Elaiomycins B and C, novel alkylhydrazides produced by Streptomyces sp. BK 190

The Journal of Antibiotics
2011.0

Abstract

Dereplicated novel actinomycetes from neglected habitats provide high quality biological material for screening programs designed to detect novel bioactive secondary metabolites. Neutrotolerant acidophilic streptomycetes which grow from pH 4.5 to 7.5, with an optimum between pH 5.0 and 5.5, were isolated from a hay meadow soil taken from Cockle Park Experimental Farm in Northumberland, UK. The isolates were grown as submerged cultures in complex media, and extracts from the culture filtrates and mycelia included in an HPLC-diode array screening program to detect novel secondary metabolites by means of an in-house HPLC-UV-Vis database. Strain BK 190 was of interest because of the presence of three prominent peaks in the HPLC profile of a culture filtrate extract, and was assigned to the genus Streptomyces by morphological and chemotaxonomic properties.
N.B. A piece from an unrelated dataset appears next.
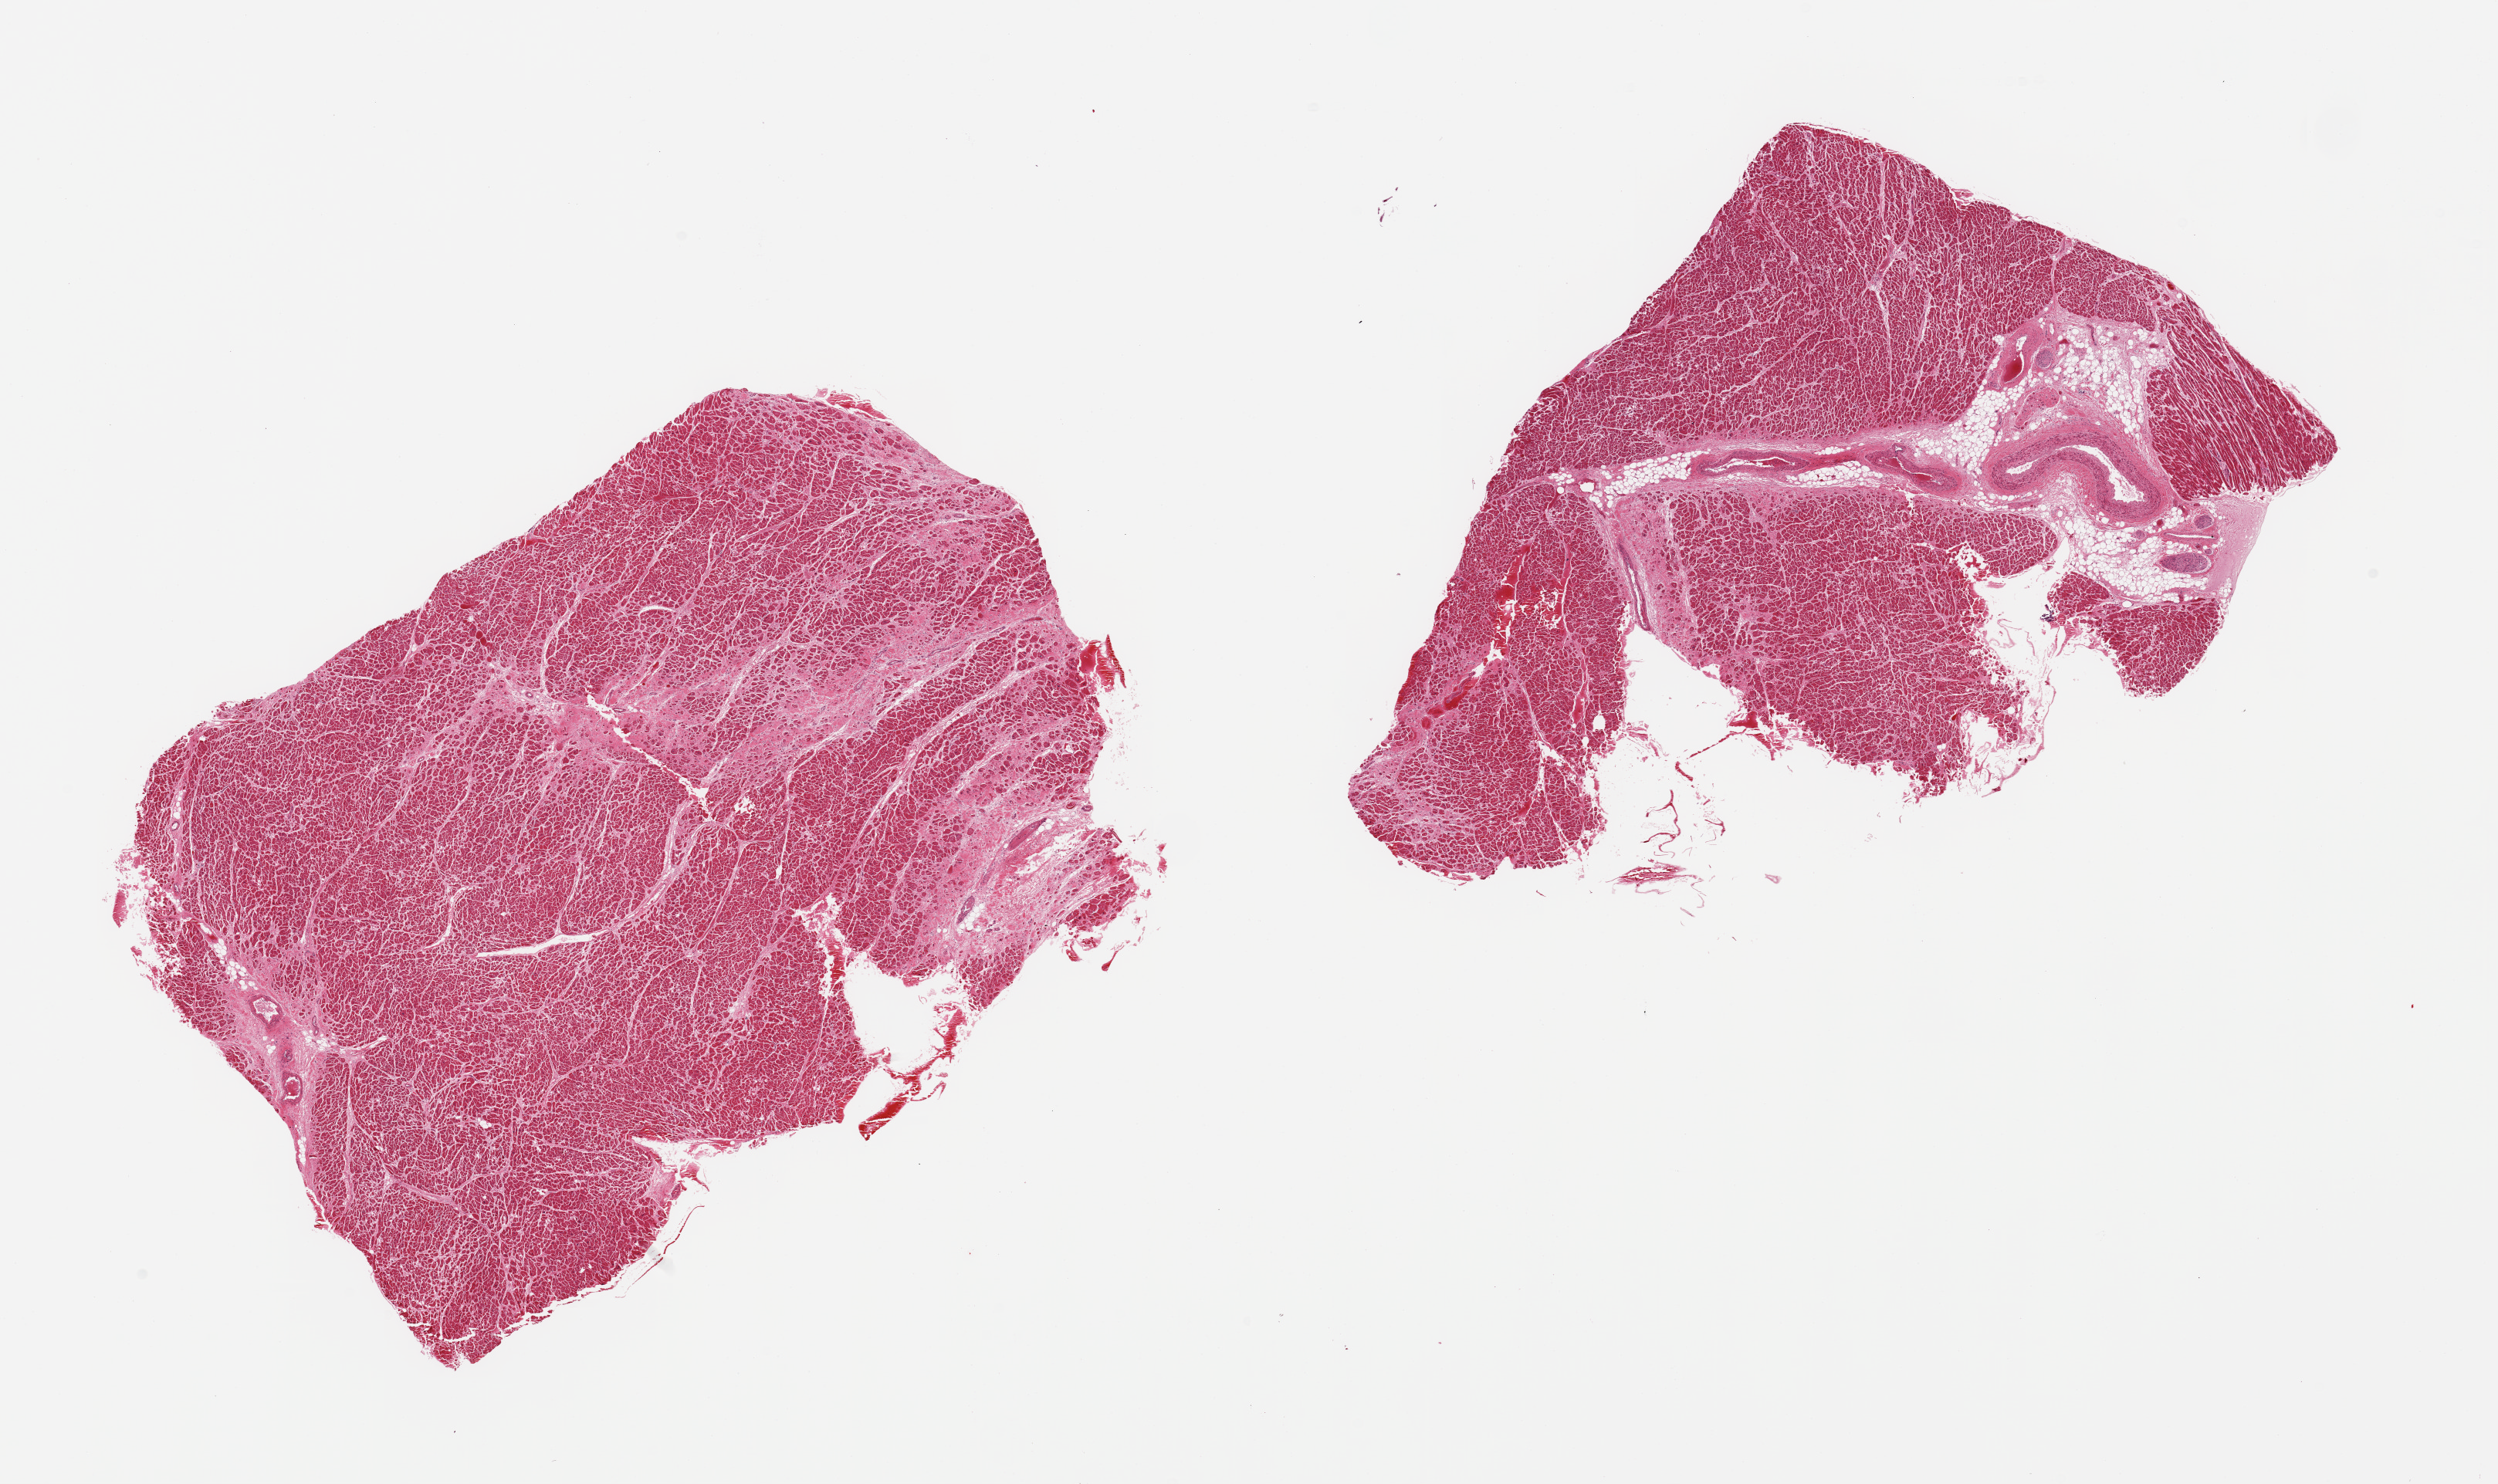
Hematoxylin and eosin (H&E) whole-slide image — whole scanned area (about 25.6 x 15.2 mm, from a 20x scan) shown as a low-resolution overview; PAXgene-fixed, paraffin-embedded tissue; target tissue: heart; donor tissue sample. Donor sex: male.
- pathologist's review note for this sample: 2 pieces; one with extensive fibrosis and scarring suggesting old infarct and other with large vessels, nerves and surrounding fat up to 30%, myocyte hypertrophy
Phylogenetic analyses showed it was most closely related to the type strain of Streptomyces sanglieri with a 16S rRNA similarity of 99.9%. The metabolite with retention time of 12.3 min was identified as elaiomycin (1), an azoxy antibiotic. Two further prominent peaks were elaiomycin B (2) and elaiomycin C (3), novel alkylhydrazides. A significant production of 1–3 was observed in oatmeal medium, reproducible in scale up to a 20-liter fermentor. Compounds 1–3 were isolated from the culture filtrate by Amberlite XAD-16 column, ethyl acetate extraction, and purified by diol-modified silica gel, Sephadex LH-20, and preparative reversed-phase HPLC. Pure 1 was a colorless oil, 2 and 3 white powders, with their physico–chemical properties summarized. Antimicrobial assays showed 2 and 3 were slightly active against Staphylococcus lentus (23% and 24% growth inhibition at 100 mM). Enzyme inhibition assays showed 2 and 3 inhibited acetylcholinesterase (IC50=1.0 mM and 2.0 mM, respectively) and phosphodiesterase PDE-4B2 (IC50=6.5 mM and 8.0 mM, respectively), while 1 was not active in both assays but showed moderate inhibition of HepG2 cell line (IC50=16.3 mM). As far as we know, elaiomycins B (2) and C (3) are the first natural occurring alkylhydrazides with therapeutic potential as shown by their inhibitory activity against clinically relevant enzymes.